EXERCISE REQUIREMENTS — Find the word "tail" in the listing below. Copy every line that has it.

▬▬▬▬▬▬

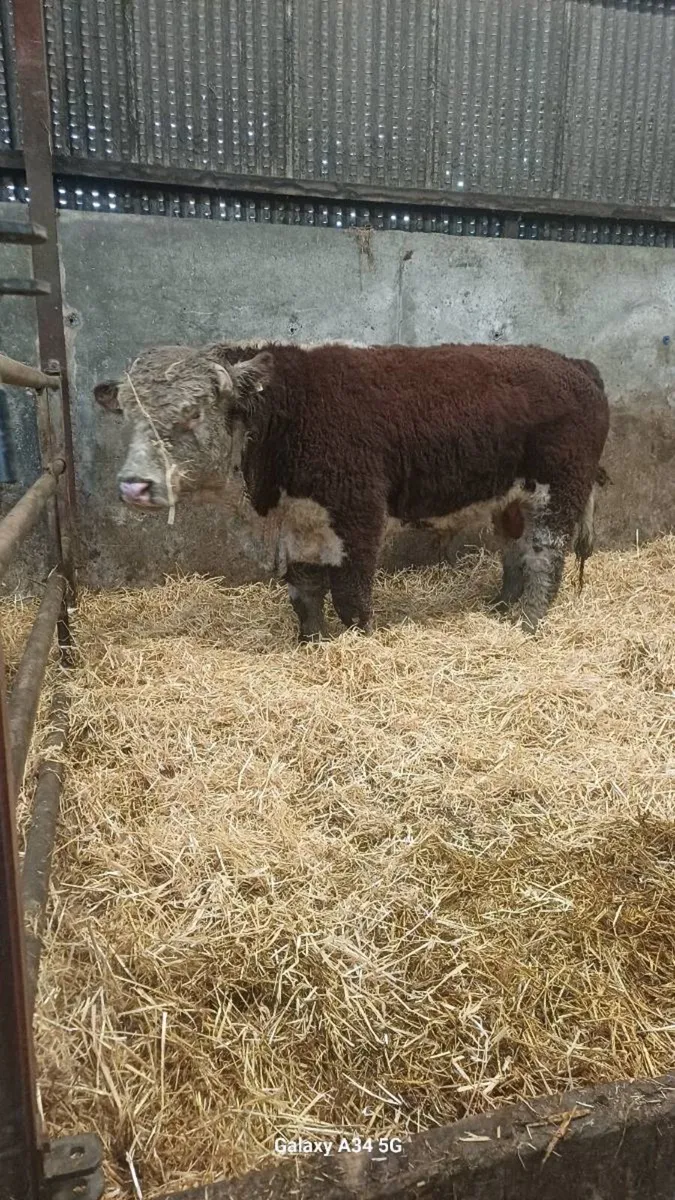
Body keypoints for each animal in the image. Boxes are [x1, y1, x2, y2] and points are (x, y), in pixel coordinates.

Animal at [93, 341, 610, 639]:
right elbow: (304, 591)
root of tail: (573, 365)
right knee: (514, 549)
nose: (135, 486)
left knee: (545, 557)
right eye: (128, 412)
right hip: (512, 499)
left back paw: (527, 624)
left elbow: (350, 596)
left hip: (559, 488)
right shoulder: (301, 518)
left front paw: (360, 643)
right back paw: (502, 607)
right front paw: (312, 643)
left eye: (194, 411)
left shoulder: (358, 514)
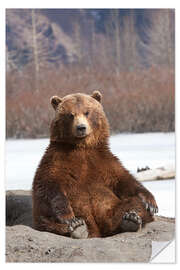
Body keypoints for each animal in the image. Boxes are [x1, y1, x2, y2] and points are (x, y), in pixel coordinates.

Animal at [32, 91, 158, 238]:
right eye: (70, 114)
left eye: (87, 112)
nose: (81, 127)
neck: (82, 147)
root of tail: (97, 230)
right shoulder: (56, 160)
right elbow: (48, 186)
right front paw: (68, 217)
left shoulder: (104, 162)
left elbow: (125, 180)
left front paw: (151, 203)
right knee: (46, 221)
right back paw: (77, 227)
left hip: (110, 208)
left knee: (133, 205)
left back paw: (130, 220)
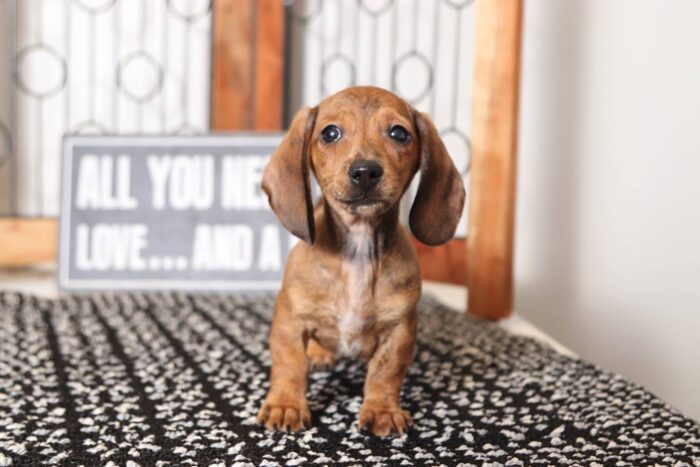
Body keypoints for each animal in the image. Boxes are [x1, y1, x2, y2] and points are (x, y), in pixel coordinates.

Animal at [258, 86, 464, 436]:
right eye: (330, 133)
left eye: (399, 133)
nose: (365, 171)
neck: (359, 248)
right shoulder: (289, 320)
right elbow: (289, 364)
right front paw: (286, 405)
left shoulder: (400, 330)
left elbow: (385, 373)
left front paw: (382, 410)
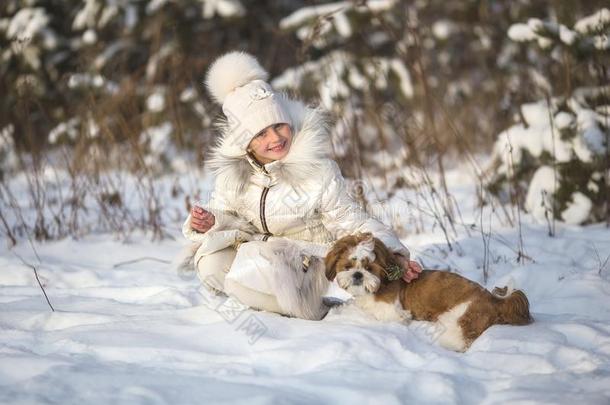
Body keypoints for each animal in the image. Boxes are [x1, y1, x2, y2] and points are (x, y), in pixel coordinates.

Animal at [326, 232, 528, 352]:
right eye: (348, 266)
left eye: (369, 268)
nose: (358, 275)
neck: (379, 285)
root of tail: (495, 300)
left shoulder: (394, 314)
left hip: (459, 321)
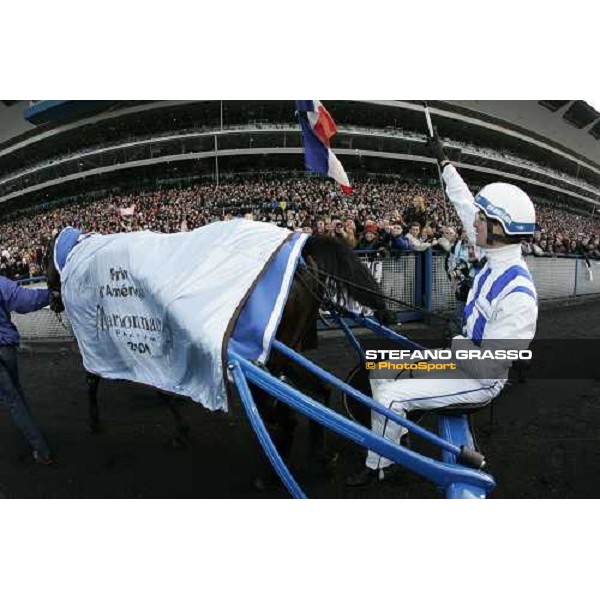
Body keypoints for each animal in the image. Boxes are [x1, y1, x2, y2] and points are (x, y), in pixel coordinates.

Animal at [44, 226, 392, 488]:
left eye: (45, 260)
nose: (53, 300)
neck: (85, 258)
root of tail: (302, 258)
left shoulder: (119, 342)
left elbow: (101, 380)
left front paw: (100, 420)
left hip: (264, 358)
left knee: (283, 417)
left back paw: (270, 474)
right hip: (287, 352)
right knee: (317, 393)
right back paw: (321, 453)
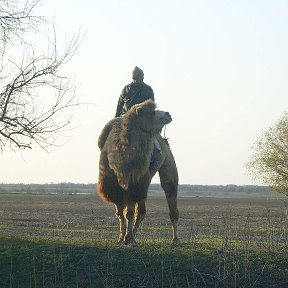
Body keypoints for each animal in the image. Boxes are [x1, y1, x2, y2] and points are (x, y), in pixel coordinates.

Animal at [97, 100, 178, 244]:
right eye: (152, 112)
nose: (168, 114)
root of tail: (164, 141)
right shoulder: (113, 187)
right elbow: (120, 213)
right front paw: (120, 237)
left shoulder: (133, 183)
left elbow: (128, 214)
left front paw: (127, 237)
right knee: (141, 211)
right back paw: (133, 236)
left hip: (165, 165)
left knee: (170, 192)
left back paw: (175, 239)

▬▬▬▬▬▬

RESULT OF THIS TASK —
root of tail: (573, 365)
root of tail: (97, 230)
root of tail: (495, 300)
root of tail: (302, 258)
root of tail: (164, 141)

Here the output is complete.